On a mobile GPU, where fragment work may be delayed a full frame or two, that queued FBO deletion may not be processed until 2-3 frames later. In the meantime, if you queue up a bunch of FBO create/deletes, it could be that actually none of the deletes have occurred because the FBOs haven’t reached a complete state at the tail end of the GPU pipeline.

But you’re thinking “Wait! I didn’t actually queue any work on those FBOs! So they should be deleted immediately, right?” Not necessarily. Internally as part of the FBO create and setup, it could be (and probably is) queuing work on it internally. And so when you say “delete FBO”, it doesn’t know for sure that there’s no meaningful queued work that may affect the result of rendering unless it’s got a special case in the driver to test for that. This is a crazy case to have a special case in the driver for since it’s pretty inefficient and wasteful. I don’t know why they would bother to add that.

All that said, I’m not an Intel GL driver engineer, so I don’t really know what the driver is doing. But this my educated but blindfolded guess as to what might be going on.

If I understand you, you’re saying that there may be a delay between requesting that an FBO be deleted and actually reclaiming the memory. I can buy that, but in this case the memory NEVER comes back. (OK, I haven’t actually waited until the end of time, but maybe an hour.)

As to what I’m doing: at times I render some images at a variable (depending on user choices) resolution, so I create an FBO of the desired size, render, and delete it. Yes, with some code restructuring, I could do some caching and less creation/deletion.
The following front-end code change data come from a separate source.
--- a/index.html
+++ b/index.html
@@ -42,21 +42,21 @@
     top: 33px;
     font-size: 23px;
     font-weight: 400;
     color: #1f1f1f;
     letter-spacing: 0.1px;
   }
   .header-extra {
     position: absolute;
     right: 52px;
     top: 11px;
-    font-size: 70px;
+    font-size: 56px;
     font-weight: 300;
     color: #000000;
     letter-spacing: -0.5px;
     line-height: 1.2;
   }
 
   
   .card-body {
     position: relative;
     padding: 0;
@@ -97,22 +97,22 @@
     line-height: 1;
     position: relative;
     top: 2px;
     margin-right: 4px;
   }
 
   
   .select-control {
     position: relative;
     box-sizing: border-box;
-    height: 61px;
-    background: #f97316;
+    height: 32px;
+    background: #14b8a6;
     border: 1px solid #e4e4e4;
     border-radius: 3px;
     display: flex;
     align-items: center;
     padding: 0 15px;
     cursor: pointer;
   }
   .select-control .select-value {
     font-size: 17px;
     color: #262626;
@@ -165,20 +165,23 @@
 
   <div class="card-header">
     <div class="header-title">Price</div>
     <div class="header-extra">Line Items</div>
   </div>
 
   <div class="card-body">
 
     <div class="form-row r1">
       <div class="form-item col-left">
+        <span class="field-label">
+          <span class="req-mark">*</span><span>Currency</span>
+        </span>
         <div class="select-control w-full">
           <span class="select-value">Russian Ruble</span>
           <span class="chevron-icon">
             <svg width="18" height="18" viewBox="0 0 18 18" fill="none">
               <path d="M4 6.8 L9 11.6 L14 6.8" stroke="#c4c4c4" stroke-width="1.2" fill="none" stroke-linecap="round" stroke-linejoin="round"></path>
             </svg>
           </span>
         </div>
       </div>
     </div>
I tried keeping the framebuffer object and renderbuffer objects around, and just changing the storage allocated to the renderbuffers, but the memory problem persists.
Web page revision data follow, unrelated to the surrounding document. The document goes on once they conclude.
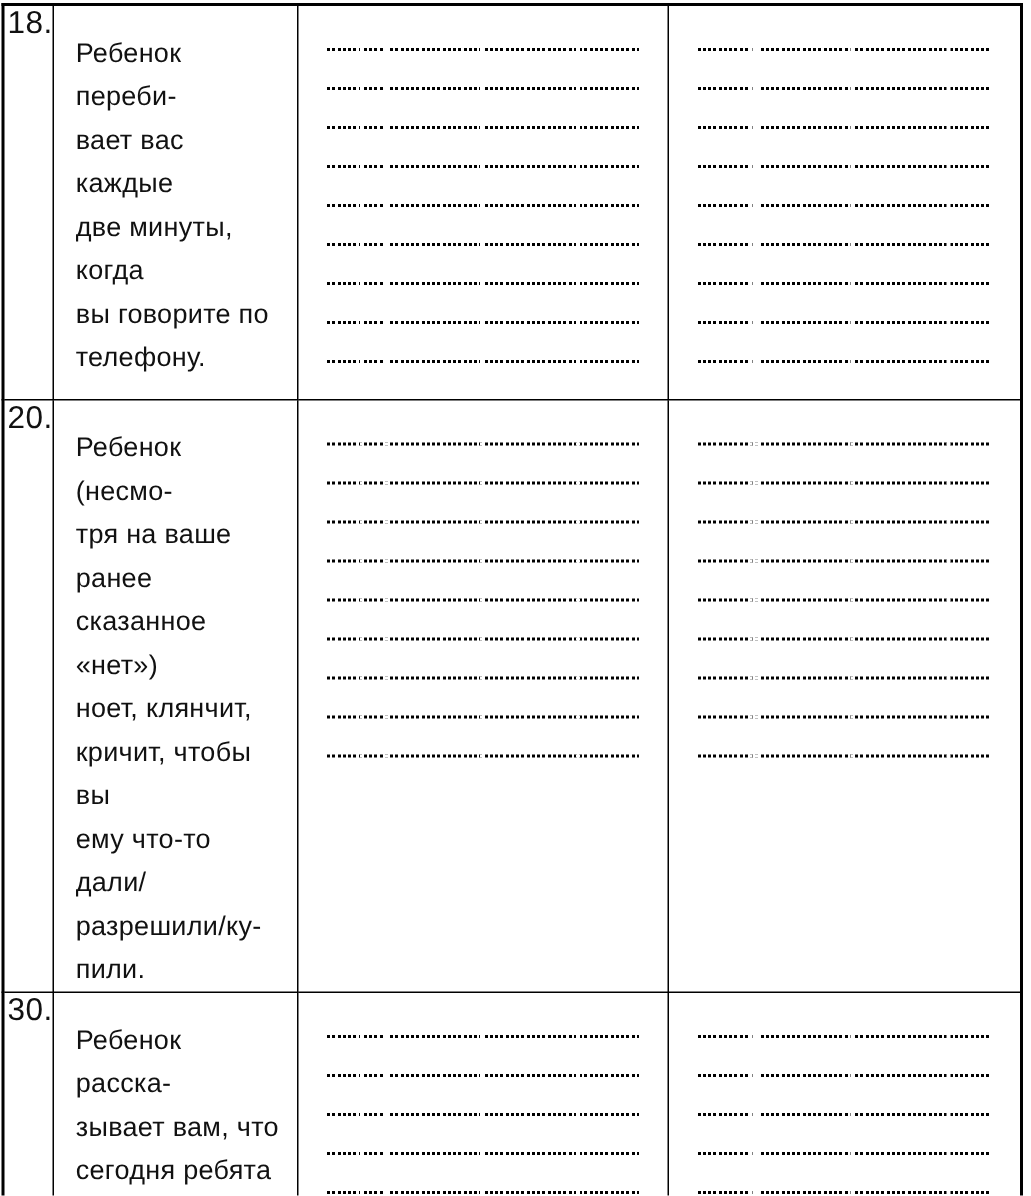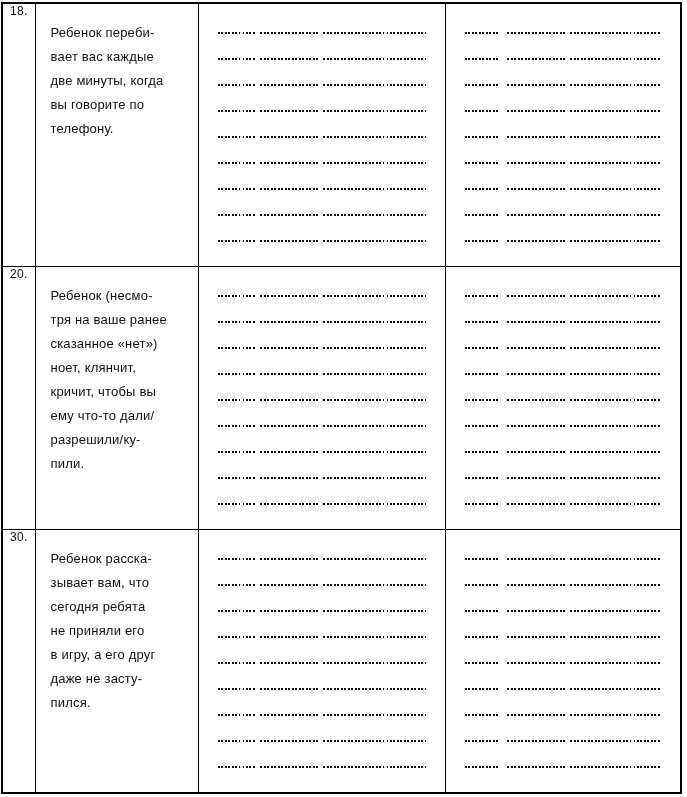--- a/index.html
+++ b/index.html
@@ -26,28 +26,28 @@
   }
   col.c-num   { width: 33px;  }
   col.c-text  { width: 163px; }
   col.c-ans1  { width: 247px; }
   col.c-ans2  { width: 236px; }
   tr.item-row { height: 262px; }
 
   td.num-cell {
     vertical-align: middle;
     text-align: center;
-    font-size: 12px;
+    font-size: 21px;
     letter-spacing: 0.3px;
     padding: 0 2px;
   }
   td.scenario-cell {
     padding: 17px 8px 0 15px;
-    font-size: 13px;
-    line-height: 24px;
+    font-size: 18px;
+    line-height: 29px;
     letter-spacing: 0.2px;
     white-space: pre-line;
   }
   td.answer-cell {
     padding: 28px 19px 0 19px;
   }
   .dotted-line {
     height: 2px;
     margin-bottom: 24px;
     background-image:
I’ve submitted this stuff as a bug report to Apple. I’m not sure if the Mac drivers are written by Intel, Apple, or some collaboration.

[QUOTE=James W. Walker;1286557]If I repeatedly call the code below when using an Intel graphics card, virtual memory usage increases without bound. …

… in this case the memory NEVER comes back. (OK, I haven’t actually waited until the end of time, but maybe an hour.)[/QUOTE]

Ok, and I’m guessing you’ve already called swapbuffers several times after the deletion during this hour, but memory for additional FBOs still seems to grow VM.

I can see VM growing and then never shrinking (just because of how pages are committed to processes, even if you free the underlying heap memory). However, I can’t see growth without bound unless there’s a leak, either in your code or in the driver.

… I tried keeping the framebuffer object and renderbuffer objects around, and just changing the storage allocated to the renderbuffers, but the memory problem persists.

That’s interesting. Have you tried not reallocating the storage and just re-using the last-attached storage?

Typically what you’d do is create a small pool of FBOs (enough to provide decent parallelism in the driver), create/attach your render targets, and then just re-use the FBOs and render targets so that there is no dynamic creation of FBOs or render targets occurring steady-state (as this is potentially a very slow operation). This strategy may reduce the priority of the issue you’re chasing and potentially resolve it.

The bug is fixed in the coming macOS 10.13 (High Sierra).